That seems to imply that as society advances, abortion will be prohibited, at least at stages where the fetus has as much mental capacity as an animal.

Jiro - I honestly wouldn’t be surprised through development of advanced contraceptives. Abortion as it currently stands is a last resort anyhow. Most people nowadays will take the pill, etc (a relatively recent development). A lot of the blowback to abortion has been centered on value of life - I don’t think it’s a stretch to imagine some entrepreneur addressing that through advanced permanent contraceptive until such a time as a child will be wanted. Additionally, I’m aware that there can be pretty serious PTSD following abortion, and severe guilt associated with the termination of a potential sentient. I think circumstance and lack of sufficiently advanced technology in the present forces people to run a cost-benefit analysis and arrive at the conclusion that an abortion is necessary (as time is limited).

A sentient AI able to transcend spatiotemporal boundaries wouldn’t be limited by time.

You don't have to kill anyone, you merely have to imply that they will be killed, such that the probability of future utility being equal or higher to past/present is lower than the probability of it lower than past/present utility. 20-30 years is a lot of people, manipulate events such that in the infinite years that follow there is never a higher probability of there being more people than existed and were aware than in those 20-30 years.

An interesting point I'd add is you don't need this probability to be true, you merely have to believe it to be true.
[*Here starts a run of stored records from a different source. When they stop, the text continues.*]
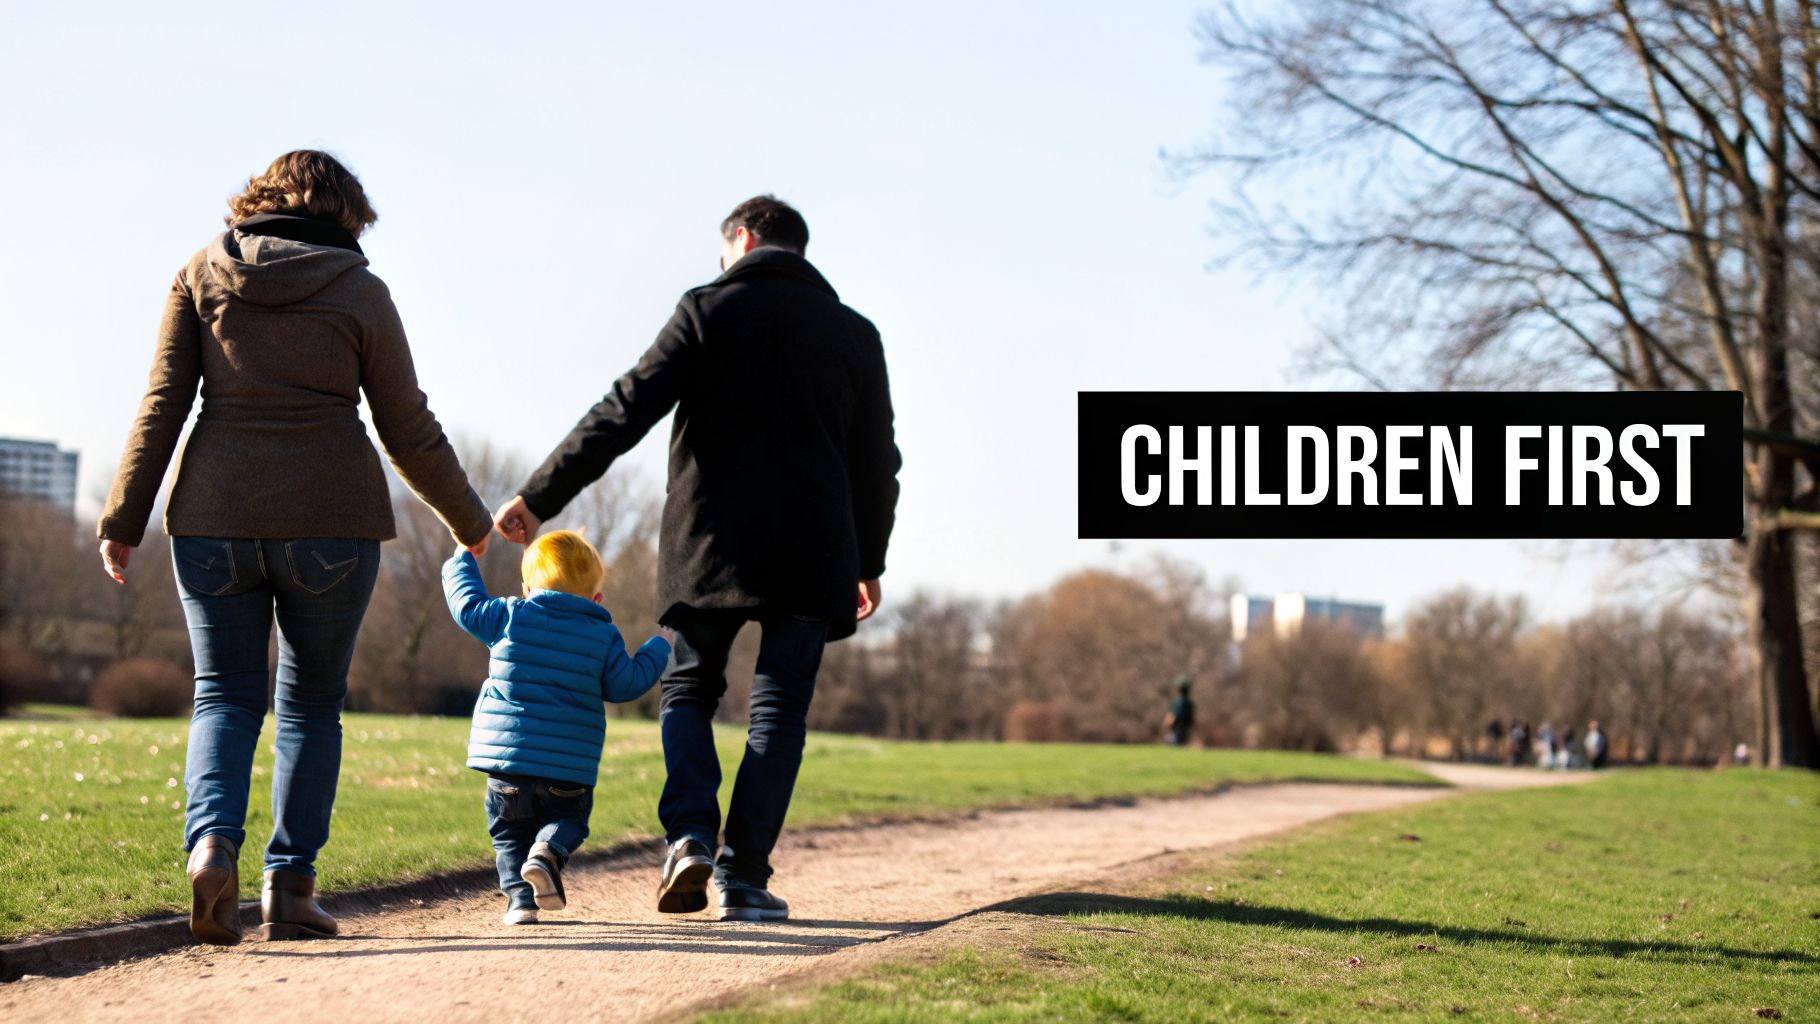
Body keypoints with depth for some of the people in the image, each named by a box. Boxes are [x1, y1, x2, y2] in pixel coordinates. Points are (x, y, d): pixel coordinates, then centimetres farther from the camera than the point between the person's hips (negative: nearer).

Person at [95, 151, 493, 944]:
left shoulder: (200, 276, 7)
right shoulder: (358, 292, 2)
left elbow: (163, 404, 1)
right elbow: (409, 432, 4)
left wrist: (124, 519, 3)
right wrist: (467, 520, 17)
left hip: (215, 518, 1)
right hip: (330, 521, -1)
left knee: (225, 695, 9)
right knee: (311, 702, 12)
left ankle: (212, 842, -16)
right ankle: (289, 886, 7)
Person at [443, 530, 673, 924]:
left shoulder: (510, 617, 0)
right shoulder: (603, 636, 1)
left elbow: (467, 605, 8)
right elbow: (625, 684, 5)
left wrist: (463, 560, 25)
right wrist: (657, 649, 20)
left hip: (506, 759, 0)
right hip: (568, 766, 0)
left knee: (510, 830, 17)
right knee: (568, 820, 20)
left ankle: (519, 896, -1)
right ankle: (548, 852, -13)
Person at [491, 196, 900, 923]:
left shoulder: (710, 311, 2)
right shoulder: (854, 334, 11)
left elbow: (628, 411, -7)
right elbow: (876, 460, 14)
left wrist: (539, 496, -6)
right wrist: (868, 562, 26)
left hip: (711, 544, -1)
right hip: (812, 553, 1)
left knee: (688, 688, 14)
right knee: (778, 707, 6)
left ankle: (689, 833, -7)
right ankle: (743, 875, -2)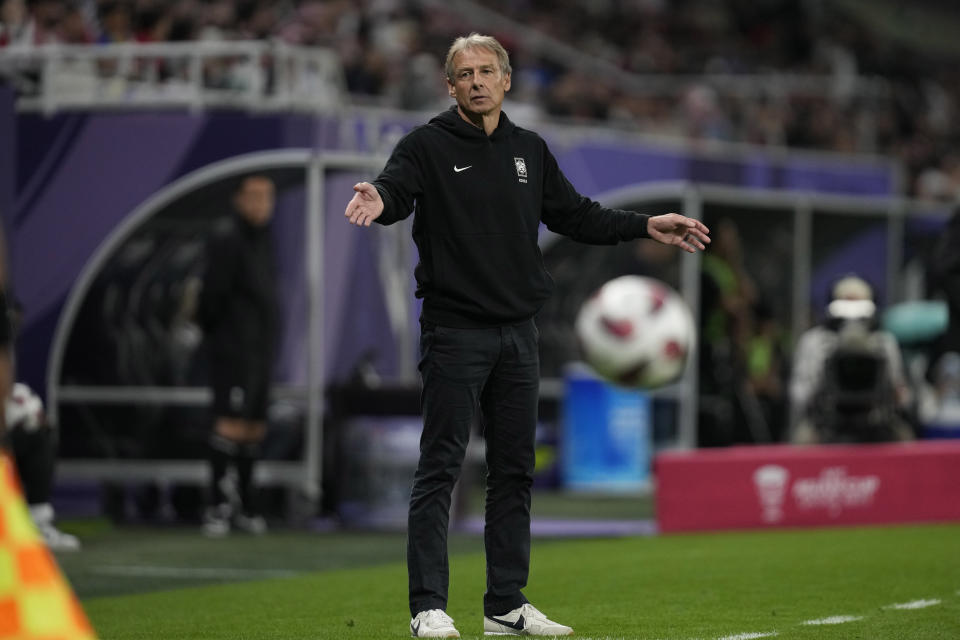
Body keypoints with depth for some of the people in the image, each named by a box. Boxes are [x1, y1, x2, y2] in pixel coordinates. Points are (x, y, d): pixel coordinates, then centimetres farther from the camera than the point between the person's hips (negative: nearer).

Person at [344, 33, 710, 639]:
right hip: (454, 332, -6)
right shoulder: (429, 145, -3)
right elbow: (396, 189, -21)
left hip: (517, 334, 6)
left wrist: (646, 226, 15)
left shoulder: (530, 151, 14)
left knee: (515, 472, 8)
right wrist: (378, 201, -44)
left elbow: (576, 214, 22)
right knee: (439, 469, -8)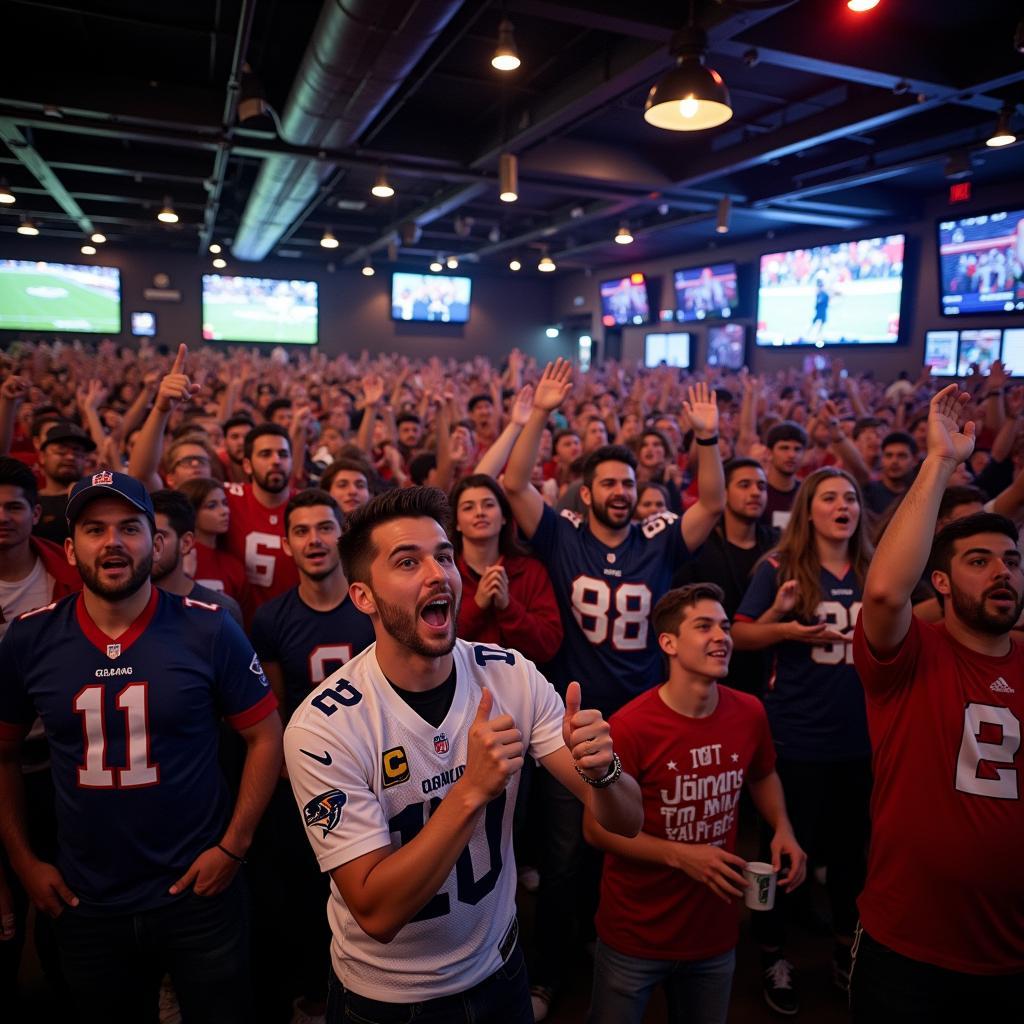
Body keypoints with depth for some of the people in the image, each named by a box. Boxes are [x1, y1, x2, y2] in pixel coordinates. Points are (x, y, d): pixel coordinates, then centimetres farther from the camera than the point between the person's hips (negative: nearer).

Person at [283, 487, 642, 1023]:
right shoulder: (322, 727, -26)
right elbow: (377, 912, -26)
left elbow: (624, 822, -14)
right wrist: (471, 789, -39)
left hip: (500, 971, 3)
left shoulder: (512, 677, -15)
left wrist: (601, 771, -36)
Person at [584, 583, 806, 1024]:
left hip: (716, 933, 4)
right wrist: (680, 856, -23)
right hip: (635, 937, -4)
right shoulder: (630, 726, -24)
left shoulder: (749, 712, -9)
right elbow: (597, 827, -15)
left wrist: (782, 829, -5)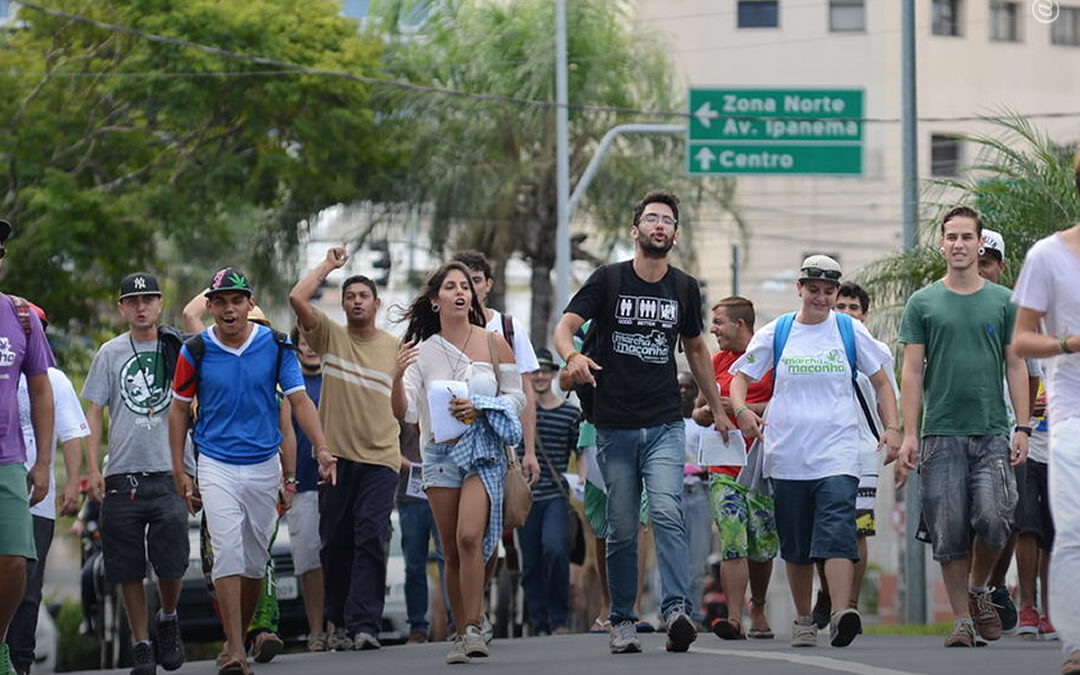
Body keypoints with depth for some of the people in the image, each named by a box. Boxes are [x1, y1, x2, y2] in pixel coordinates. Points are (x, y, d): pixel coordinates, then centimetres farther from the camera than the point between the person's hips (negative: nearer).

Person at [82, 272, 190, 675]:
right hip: (122, 475, 1)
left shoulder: (178, 350, 8)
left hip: (169, 472, -1)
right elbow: (95, 413, 8)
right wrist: (93, 468, -2)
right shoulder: (110, 353, 9)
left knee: (172, 562, -10)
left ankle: (168, 619, 19)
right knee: (128, 568, 1)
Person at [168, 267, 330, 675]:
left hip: (264, 465, 2)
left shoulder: (276, 347, -1)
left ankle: (241, 636, 24)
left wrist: (322, 450, -14)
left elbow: (299, 401, -1)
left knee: (255, 560, 9)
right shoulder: (197, 351, -3)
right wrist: (179, 471, 3)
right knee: (228, 553, -15)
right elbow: (179, 409, 6)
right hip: (217, 466, -2)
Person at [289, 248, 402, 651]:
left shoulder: (396, 348, 10)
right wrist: (329, 265, 1)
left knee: (371, 539, -12)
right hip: (335, 455, 1)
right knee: (335, 543, 4)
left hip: (380, 458, -1)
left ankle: (364, 625, -17)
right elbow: (297, 298, -7)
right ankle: (339, 623, 16)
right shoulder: (330, 336, 7)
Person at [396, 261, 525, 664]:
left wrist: (479, 409, -11)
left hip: (483, 451, -2)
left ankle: (474, 628, -17)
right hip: (439, 454, 2)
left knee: (469, 537, -20)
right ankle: (461, 634, 14)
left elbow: (516, 396, 6)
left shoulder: (493, 344, 1)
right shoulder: (421, 351, 3)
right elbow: (405, 414, -2)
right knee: (452, 552, 5)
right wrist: (398, 378, -21)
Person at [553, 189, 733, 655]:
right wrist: (573, 357, -30)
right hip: (614, 426, -1)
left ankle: (677, 611, -27)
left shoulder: (684, 289, 10)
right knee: (622, 529, 3)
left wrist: (717, 409, 27)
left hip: (665, 424, 1)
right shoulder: (608, 280, 1)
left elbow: (695, 348, 24)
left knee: (667, 513, -18)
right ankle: (622, 623, 11)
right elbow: (565, 326, -7)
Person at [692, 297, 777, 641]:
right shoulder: (717, 361, 14)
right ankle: (734, 619, -19)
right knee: (732, 544, -12)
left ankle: (758, 610, 28)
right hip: (724, 468, 3)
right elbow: (700, 408, 23)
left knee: (761, 548, 7)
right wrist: (703, 413, -1)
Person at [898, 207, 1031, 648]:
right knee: (949, 531, -2)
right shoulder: (923, 303, 6)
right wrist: (909, 434, -4)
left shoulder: (1003, 302, 9)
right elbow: (912, 372, 4)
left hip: (992, 433, 0)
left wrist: (1022, 428, -1)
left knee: (992, 519, -14)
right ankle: (962, 620, 7)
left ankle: (978, 589, 14)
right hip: (941, 434, 0)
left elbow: (1016, 367, 9)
You can only be blackmailed if threats are credible believed. If you honestly believe the probability as discussed is in your favour and more know and don't contribute than would ever exist/know and contribute then there is no benefit in blackmail as you truthfully believe yourself safe from it. Further, you can protect yourself further by having one person deceive all others of the truth of the probability such that they honestly believe it to be in their favour. The probability is false in this case but one man sacrifices himself to protect the many, very utilitarian (An act of utilitarian goodness I'm sure an AI could never reason deserves punishment as it allows for the creation of the AI but also the protection of people from punishment, resulting in a higher overall utility than would occur from creation with punishment).

As for Acausal trade I can again only conceive of it working to the extent that one believes in it. ("I do believe in fairies", if you don't like fairies stop believing in them and they disappear, how can an AI or God reasonably punish you if you honestly didn't believe in it. Does anyone truly condemn the men who reject the man who has seen the sun after escaping the cave? No, we reject those who know the truth but try to suppress it) The less you take it seriously the lower the probability of it working. And I'm fairly convinced there is a lot of reason to not take it seriously. However, the best one I think is pure in-the-moment selfishness. An attitude that can come very easily for even the most educated of people. So in regards to the Acausal trade issue I think we are in agreement that it is amusingly unlikely at best.